Rather, it is the risk of wearying the public that the judge needs to fear. Even if he discovers unequivocal evidence of wrongdoing in government, his inquiry by its very nature is likely to release that evidence in dribs and drabs - first in claims made at public hearings by business people, then in half-hearted rebuttals by civil servants and ministers, and finally in the text of his report. That report may not appear until next year, if talking to the witnesses takes a little longer than expected; by then, readers of newspapers and viewers of television may be so heartily fed up with the affair that Lord Justice Scott's conclusions will not receive the attention they deserve. That was the fate that befell Lord Justice Bingham's report late last year on the BCCI affair.

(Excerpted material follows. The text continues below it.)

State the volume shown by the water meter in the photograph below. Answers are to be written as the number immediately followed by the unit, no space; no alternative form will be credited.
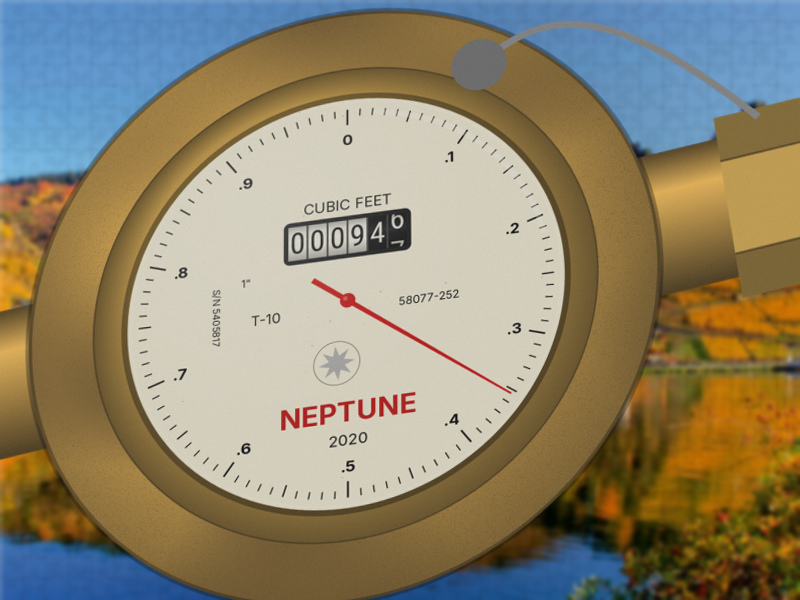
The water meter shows 946.35ft³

If what the judge's small staff say is right, he is already aware of the importance of this issue. The paradox, however, is that the public sessions of the inquiry are merely the tip of the iceberg. Lord Justice Scott has already received much of the evidence he needs: 85,000 pages of documents from different government departments and companies, which will keep him busy for almost nine months even if he glances at each page only for a minute. The readiness with which the Government has granted his requests for written information suggests a tactic worthy of Yes, Minister's Sir Humphrey: having failed to starve Lord Justice Scott of information with a tight definition of the public interest, it now seems determined to give him indigestion by sending too much.

In less experienced hands, that might be a danger. But the judge has already made a promising start on the job. He has won a preliminary skirmish with the Cabinet Secretary over what evidence should be given secretly, and what in public; he can reassure witnesses who fear prosecution by showing them the formal immunity offered to them at his prompting by the Attorney-General; and he has at least a fair chance of receiving straight answers from civil servants, now that they have been told by the Government that they may tell him the truth - even if by doing so, they will tarnish the reputations of ministers.

On one point - the question of what evidence to hear in public - Lord Justice Scott will have to be particularly sensitive. Because part of the scandal that he has been called in to analyse is about the apparent misuse of 'public interest' as a reason for withholding information on the Matrix Churchill affair, it would be absurd if his inquiry were to allow senior civil servants or ministers to perform the same trick when they are called to give evidence. The judge should follow a clear principle: except where lives would be put at risk by disclosure, all evidence - written and oral - should be made public.